Strictly speaking, Sudan was never a British colony in the chain along
east Africa from the Cape to Cairo, but was a condominium jointly ruled
with Egypt. Nonetheless, the British tried to keep the Egyptians out of
Sudanese affairs until the nationalist President Nasser forced them to
grant Sudanese independence in 1956.

It may be that when visiting diplomats look closer they will learn that
many of the modern grievances of southern Sudan or Darfur in the west,
such as marginalisation, are rooted in the colonial policy of promoting
development centrally, around Khartoum. This policy has left the south
and west at the mercy of young colonial administrators who hunt big game
and study exotic tribes.

On a recent visit the British parliamentary delegation found that the
Sudanese by and large value their British historical links, but expect
different things from the UK government, depending on their perspective.
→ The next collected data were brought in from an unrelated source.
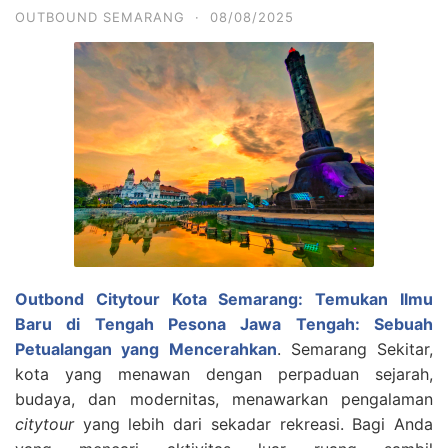
OUTBOUND SEMARANG
·
08/08/2025
Outbond Citytour Kota Semarang: Temukan Ilmu
Baru di Tengah Pesona Jawa Tengah: Sebuah
Petualangan yang Mencerahkan
. Semarang Sekitar,
kota yang menawan dengan perpaduan sejarah,
budaya, dan modernitas, menawarkan pengalaman
citytour
yang lebih dari sekadar rekreasi. Bagi Anda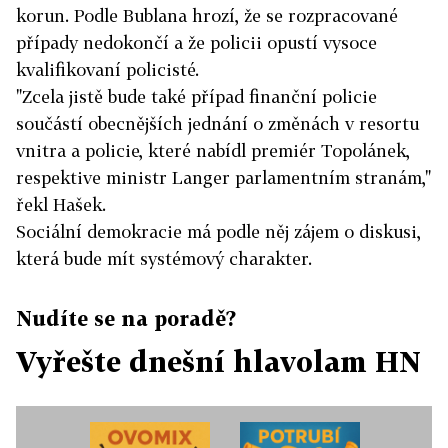
korun. Podle Bublana hrozí, že se rozpracované
případy nedokončí a že policii opustí vysoce
kvalifikovaní policisté.
"Zcela jistě bude také případ finanční policie
součástí obecnějších jednání o změnách v resortu
vnitra a policie, které nabídl premiér Topolánek,
respektive ministr Langer parlamentním stranám,"
řekl Hašek.
Sociální demokracie má podle něj zájem o diskusi,
která bude mít systémový charakter.
Nudíte se na poradě?
Vyřešte dnešní hlavolam HN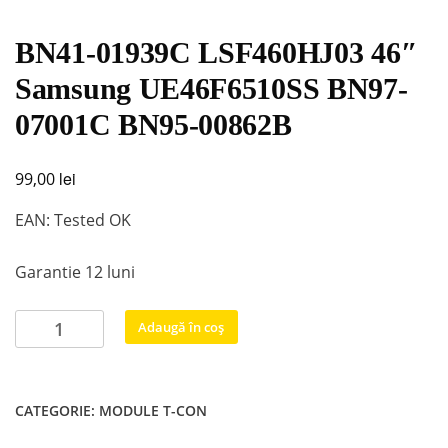
BN41-01939C LSF460HJ03 46″
Samsung UE46F6510SS BN97-
07001C BN95-00862B
lei
99,00
EAN: Tested OK
Garantie 12 luni
Cantitate
Adaugă în coș
BN41-
01939C
LSF460HJ03
CATEGORIE:
MODULE T-CON
46"
Samsung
In Juba, the capital of the new autonomous south Sudan, photographs can
still be seen of the young crown princess Elizabeth landing on the White
Nile on her way back from Kenya after the death of her father, George V.
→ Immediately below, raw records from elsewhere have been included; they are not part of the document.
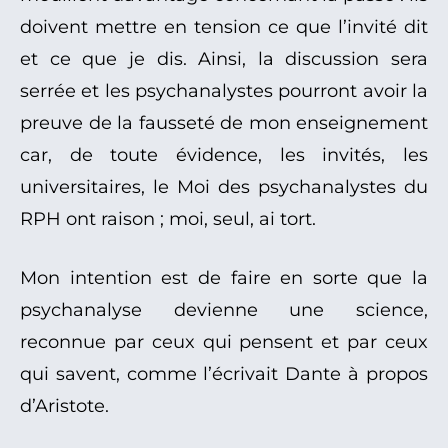
doivent mettre en tension ce que l’invité dit
et ce que je dis. Ainsi, la discussion sera
serrée et les psychanalystes pourront avoir la
preuve de la fausseté de mon enseignement
car, de toute évidence, les invités, les
universitaires, le Moi des psychanalystes du
RPH ont raison ; moi, seul, ai tort.
Mon intention est de faire en sorte que la
psychanalyse devienne une science,
reconnue par ceux qui pensent et par ceux
qui savent, comme l’écrivait Dante à propos
d’Aristote.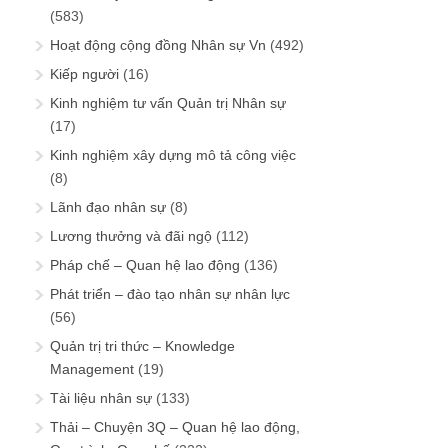
(583)
Hoạt động cộng đồng Nhân sự Vn
(492)
Kiếp người
(16)
Kinh nghiệm tư vấn Quản trị Nhân sự
(17)
Kinh nghiệm xây dựng mô tả công việc
(8)
Lãnh đạo nhân sự
(8)
Lương thưởng và đãi ngộ
(112)
Pháp chế – Quan hệ lao động
(136)
Phát triển – đào tạo nhân sự nhân lực
(56)
Quản trị tri thức – Knowledge
Management
(19)
Tài liệu nhân sự
(133)
Thải – Chuyện 3Q – Quan hệ lao động,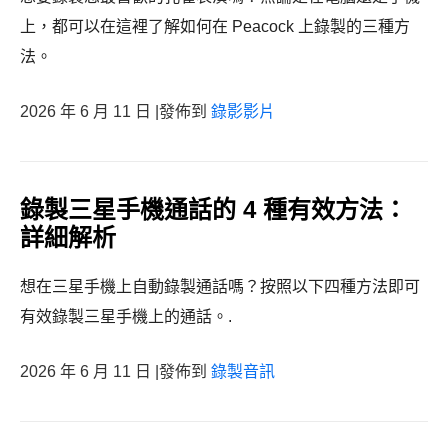
上，都可以在這裡了解如何在 Peacock 上錄製的三種方
法。
2026 年 6 月 11 日 |發佈到
錄影影片
錄製三星手機通話的 4 種有效方法：
詳細解析
想在三星手機上自動錄製通話嗎？按照以下四種方法即可
有效錄製三星手機上的通話。.
2026 年 6 月 11 日 |發佈到
錄製音訊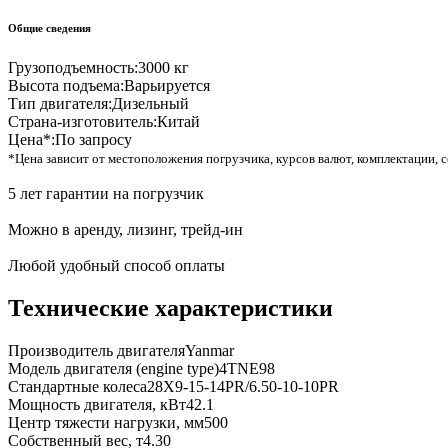
Общие сведения
Грузоподъемность:
3000 кг
Высота подъема:
Варьируется
Тип двигателя:
Дизельный
Страна-изготовитель:
Китай
Цена*:
По запросу
*Цена зависит от местоположения погрузчика, курсов валют, комплектации, с
5 лет гарантии на погрузчик
Можно в аренду, лизинг, трейд-ин
Любой удобный способ оплаты
Технические характеристики
Производитель двигателя
Yanmar
Модель двигателя (engine type)
4TNE98
Стандартные колеса
28X9-15-14PR/6.50-10-10PR
Мощность двигателя, кВт
42.1
Центр тяжести нагрузки, мм
500
Собственный вес, т
4.30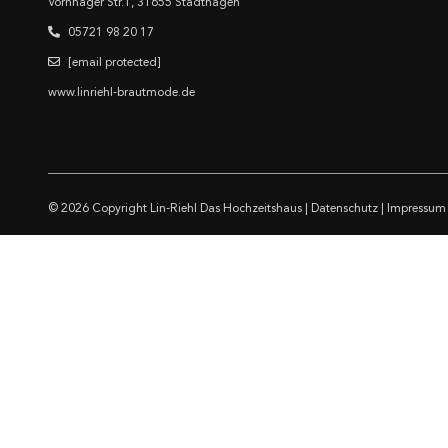
Vornhäger Str.1, 31655 Stadthagen
05721 98 20 17
[email protected]
www.linriehl-brautmode.de
© 2026 Copyright
Lin-Riehl Das Hochzeitshaus
|
Datenschutz
|
Impressum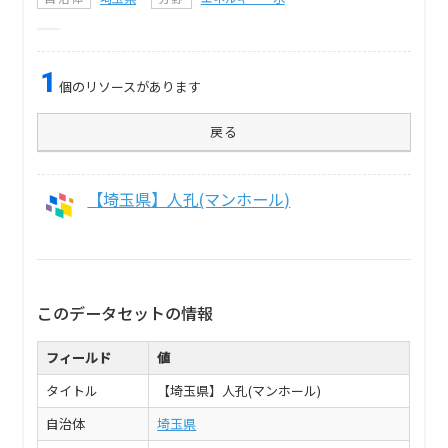
1
個のリソースがあります
戻る
【埼玉県】人孔(マンホール)
このデータセットの情報
フィールド
値
タイトル
【埼玉県】人孔(マンホール)
自治体
埼玉県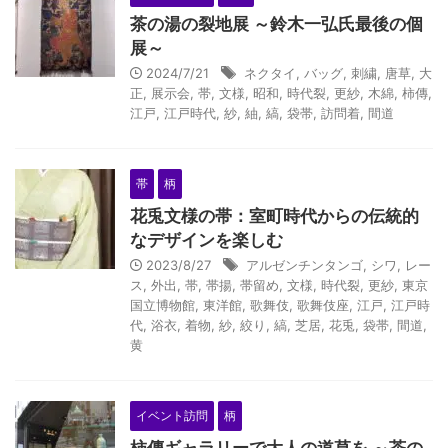
茶の湯の裂地展 ～鈴木一弘氏最後の個
展～
2024/7/21
ネクタイ
,
バッグ
,
刺繍
,
唐草
,
大
正
,
展示会
,
帯
,
文様
,
昭和
,
時代裂
,
更紗
,
木綿
,
柿傳
,
江戸
,
江戸時代
,
紗
,
紬
,
縞
,
袋帯
,
訪問着
,
間道
帯
柄
花兎文様の帯：室町時代からの伝統的
なデザインを楽しむ
2023/8/27
アルゼンチンタンゴ
,
シワ
,
レー
ス
,
外出
,
帯
,
帯揚
,
帯留め
,
文様
,
時代裂
,
更紗
,
東京
国立博物館
,
東洋館
,
歌舞伎
,
歌舞伎座
,
江戸
,
江戸時
代
,
浴衣
,
着物
,
紗
,
絞り
,
縞
,
芝居
,
花兎
,
袋帯
,
間道
,
黄
イベント訪問
柄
The old Juba Hotel, where the future queen stayed, is in ruins after
Africa's longest civil war, while the Dutch knocked down the old
governor's residence to make way for the brand new building which houses
the Joint Donor's Office, which channels European aid to the government
of south Sudan.

In a meeting in el Geneina, the state capital of west Darfur on the
border with Chad, Prince Asaad Abdul Rachman Bay el Dein, younger
brother of the Sultan of the Massalit, the local major African ethnic
group, told the British parliamentarians of his pride at the photo of
his father attending the coronation of Elizabeth II in 1952. Darfur was
only incorporated into the Anglo-Egyptian Sudan after the Fur Sultan Ali
Dinar heeded the call for jihad against the British by the Ottoman
Sultan in Constantinople in 1916. The reaction was a swift but bloody
campaign which saw warplanes being used for the first time in Darfur and
the death of the sultan.

But Prince Asaad has now asked the British to send troops for the new
hybrid African Union UN force, or Unamid, which is unlikely to happen.
In Juba, the speaker of the southern Sudan legislative assembly, Lt-Gen
James Wani Igga, reminded the British parliamentarians that the southern
mutineers of the old colonial army asked the British in vain for help
and mediation in 1955.

Opposition leader Sadig al-Mahdi, the great-grandson of the Mahdi who
led the successful jihad against the Egyptian rulers of Sudan and their
British backers in the 1880s, reminded the parliamentarians of the
pitfalls of western intervention where humanitarianism was disguised as
imperialism [sic].

A strong alliance of imperialists and Evangelical Protestants forced the
reluctant Liberal prime minister, William Gladstone, to send Gen Gordon
to Sudan to sort out its problems, defeat the "Mohammedan fanatics" and
"save the negroes" from the Arabs. Similar emotional but simplistic
imagery is used by the powerful Christian Right and Neocon coalition to
argue for western intervention under the guise of the UN. Study
carefully the history of Sudan first, cautions David Drew.